Poor glycaemic control is associated with increased risk of microvascular disease in various organs including the eye and kidney, but the relationship between glycated haemoglobin (HbA(1c)) and microvascular function in skeletal muscle has not been described. We tested the association between HbA(1c) and a measure of microvascular exchange capacity (K-f) in skeletal muscle in people with central obesity at risk of developing Type 2 diabetes.
Microvascular function was measured in 28 women and 19 men [mean (+/- sd) age 51 +/- 9 years] with central obesity who did not have diabetes. We estimated insulin sensitivity by hyperinsulinaemic-euglycaemic clamp, visceral and total fatness by magnetic resonance imaging, fitness (VO2 max by treadmill testing), physical activity energy expenditure [metabolic equivalents of tasks (METS) by use of the SenseWear Pro armband] and skeletal muscle microvascular exchange capacity (K-f) by venous occlusion plethysmography.

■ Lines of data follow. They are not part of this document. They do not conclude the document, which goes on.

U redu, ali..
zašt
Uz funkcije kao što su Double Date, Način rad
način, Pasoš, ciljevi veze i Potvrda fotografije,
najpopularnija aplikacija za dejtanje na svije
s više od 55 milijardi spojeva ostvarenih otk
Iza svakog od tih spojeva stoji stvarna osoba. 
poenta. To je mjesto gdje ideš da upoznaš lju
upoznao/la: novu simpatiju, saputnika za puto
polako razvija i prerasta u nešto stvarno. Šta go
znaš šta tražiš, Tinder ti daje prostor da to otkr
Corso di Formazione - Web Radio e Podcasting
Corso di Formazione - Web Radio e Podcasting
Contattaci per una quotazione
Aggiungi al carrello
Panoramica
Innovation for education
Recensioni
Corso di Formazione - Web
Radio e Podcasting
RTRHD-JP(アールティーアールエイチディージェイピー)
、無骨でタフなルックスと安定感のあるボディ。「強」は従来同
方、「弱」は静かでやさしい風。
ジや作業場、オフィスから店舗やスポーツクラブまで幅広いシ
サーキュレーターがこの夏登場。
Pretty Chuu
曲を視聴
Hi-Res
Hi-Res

In regression modelling, age, sex and fasting plasma glucose accounted for 30.5% of the variance in HbA(1c) (r2 = 0.31, P = 0.001). Adding K-f to this model explained an additional 26.5% of the variance in HbA(1c) (r2 = 0.57, P = 0.0001 and K-f was strongly and independently associated with HbA(1c) (standardized B coefficient -0.45 (95% confidence interval -0.19, -0.06), P = 0.001).
We found a strong negative independent association between a measure of skeletal muscle microvascular exchange capacity (K-f) and HbA(1c). K-f was associated with almost as much of the variance in HbA(1c) as fasting plasma glucose.